Mme Chantal Jouanno, présidente, rapporteure. - La situation de l'IVG en France a été traitée dans le rapport « Femmes et Santé »3(*), après une table ronde sur ce sujet qui a rassemblé tous les acteurs concernés (médecins, sages-femmes, représentantes du Planning familial, etc.). Il nous faut peut-être avant tout définir la forme que revêtiraient ces travaux : auditions d'experts ou synthèse dont nous débattrions ? Ce sujet peut aussi faire l'objet de questions d'actualité.

Mme Brigitte Gonthier-Maurin. - Les possibilités d'intervenir lors des questions d'actualité avant la fin de la session sont des plus réduites.

Mme Laurence Cohen. - Ce serait intéressant de rencontrer des parlementaires européens sur ce thème.

Mme Françoise Laborde. - À titre personnel, j'ai déjà réagi localement sur la situation en Pologne.

À mon avis, le colloque sur les agricultrices devrait nous conduire à traiter de sujets de fond.
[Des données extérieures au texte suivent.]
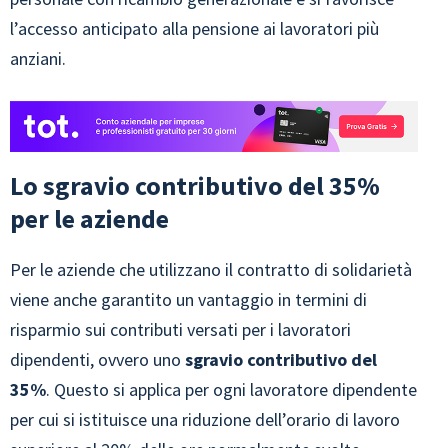
l’accesso anticipato alla pensione ai lavoratori più
anziani.
Lo sgravio contributivo del 35%
per le aziende
Per le aziende che utilizzano il contratto di solidarietà
viene anche garantito un vantaggio in termini di
risparmio sui contributi versati per i lavoratori
dipendenti, ovvero uno
sgravio contributivo del
35%
. Questo si applica per ogni lavoratore dipendente
per cui si istituisce una riduzione dell’orario di lavoro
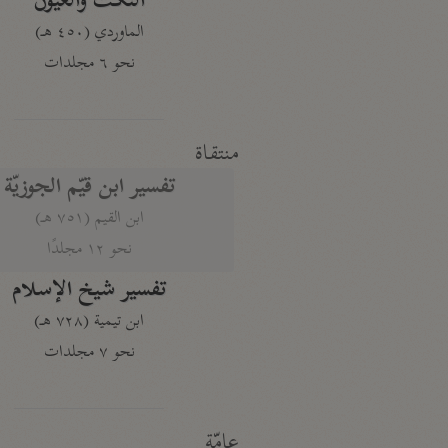
النكت والعيون
الماوردي (٤٥٠ هـ)
نحو ٦ مجلدات
منتقاة
تفسير ابن قيّم الجوزيّة
ابن القيم (٧٥١ هـ)
نحو ١٢ مجلدًا
تفسير شيخ الإسلام
ابن تيمية (٧٢٨ هـ)
نحو ٧ مجلدات
عامّة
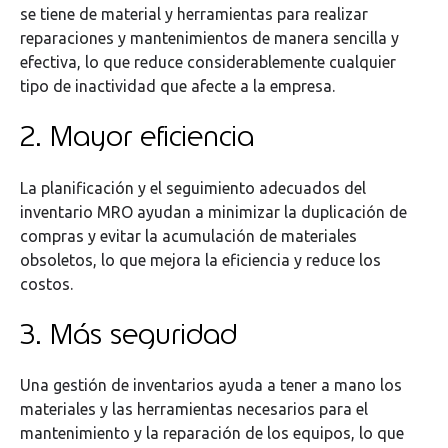
se tiene de material y herramientas para realizar
reparaciones y mantenimientos de manera sencilla y
efectiva, lo que reduce considerablemente cualquier
tipo de inactividad que afecte a la empresa.
2. Mayor eficiencia
La planificación y el seguimiento adecuados del
inventario MRO ayudan a minimizar la duplicación de
compras y evitar la acumulación de materiales
obsoletos, lo que mejora la eficiencia y reduce los
costos.
3. Más seguridad
Una gestión de inventarios ayuda a tener a mano los
materiales y las herramientas necesarios para el
mantenimiento y la reparación de los equipos, lo que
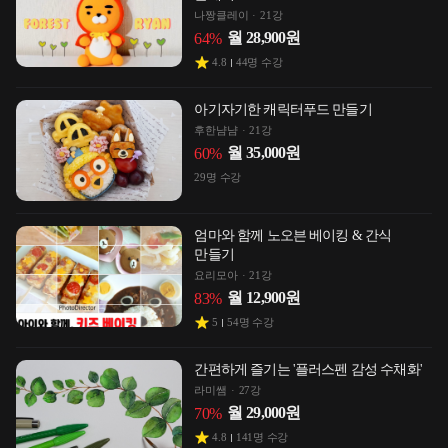
나짱클레이
21강
월
28,900
원
64
%
4.8
44
명 수강
아기자기한 캐릭터푸드 만들기
후한냠냠
21강
월
35,000
원
60
%
29
명 수강
엄마와 함께 노오븐 베이킹 & 간식
만들기
요리모아
21강
월
12,900
원
83
%
5
54
명 수강
간편하게 즐기는 '플러스펜 감성 수채화'
라미쌤
27강
월
29,000
원
70
%
4.8
141
명 수강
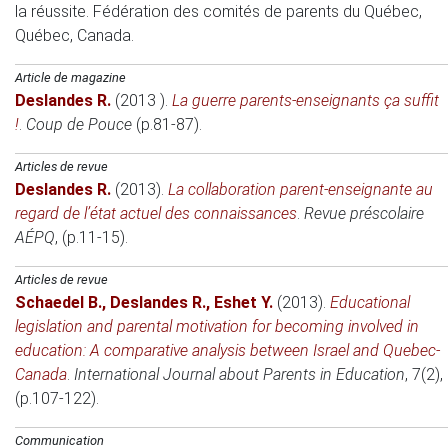
la réussite. Fédération des comités de parents du Québec
,
Québec, Canada.
Article de magazine
Deslandes R.
(2013 )
.
La guerre parents-enseignants ça suffit
!
.
Coup de Pouce
(p.81-87).
Articles de revue
Deslandes R.
(2013)
.
La collaboration parent-enseignante au
regard de l’état actuel des connaissances
.
Revue préscolaire
AÉPQ
, (p.11-15).
Articles de revue
Schaedel B.
,
Deslandes R.
,
Eshet Y.
(2013)
.
Educational
legislation and parental motivation for becoming involved in
education: A comparative analysis between Israel and Quebec-
Canada
.
International Journal about Parents in Education
, 7(2),
(p.107-122).
Communication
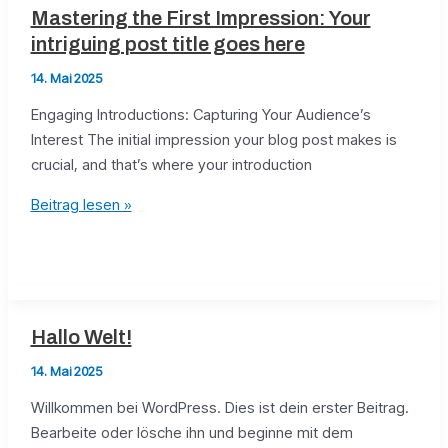
Your
Mastering the First Impression: Your
attractive
intriguing post title goes here
post
14. Mai 2025
title
goes
Engaging Introductions: Capturing Your Audience’s
here
Interest The initial impression your blog post makes is
crucial, and that’s where your introduction
Mastering
Beitrag lesen »
the
First
Impression:
Your
intriguing
Hallo Welt!
post
14. Mai 2025
title
goes
Willkommen bei WordPress. Dies ist dein erster Beitrag.
here
Bearbeite oder lösche ihn und beginne mit dem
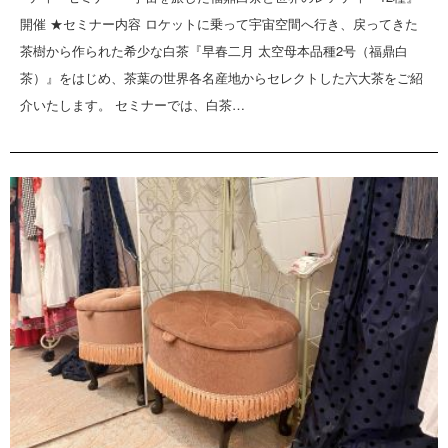
開催 ★セミナー内容 ロケットに乗って宇宙空間へ行き、戻ってきた
茶樹から作られた希少な白茶『早春二月 太空母本品種2号（福鼎白
茶）』をはじめ、茶葉の世界各名産地からセレクトした六大茶をご紹
介いたします。 セミナーでは、白茶…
Je pense que ce thème pourrait donner lieu, après le colloque, à des travaux complémentaires en vue de la publication d'un rapport d'information aussi complet que possible.

Mme Chantal Jouanno, présidente, co-rapporteure. - Je suis d'accord. Le choix des intervenants au colloque nous permettra d'identifier les points qui justifieraient des auditions complémentaires. Nous pourrions envisager un rapport d'information publié à la reprise de nos travaux en séance publique, fin juin-début juillet 2017, dont les actes du colloque constitueraient une composante.

Il s'agit là un sujet de fond qui gagnerait à être débattu au cours de la campagne présidentielle.


* 1 Rapport d'activité pour l'année 2009 et compte rendu des travaux de cette délégation sur le thème Les femmes dans les lieux de privation de liberté, rapport d'information n° 156 (2009-2010) de Mme Michèle André fait au nom de la délégation aux droit des femmes.

* 2 Où est l'argent pour les droits des femmes ? Une sonnette d'alarme, rapport 2016, réalisé par le CESE, la Fondation des femmes, le HCE, le Comité ONU Femmes France, le Fonds pour les femmes en Méditerranée et Women's Worldwide WEB (note du Secrétariat).

* 3 Femmes et santé : les enjeux d'aujourd'hui, rapport n° 592 (2014-2015) de Mmes Annick Billon et Françoise Laborde fait au nom de la délégation aux droits des femmes.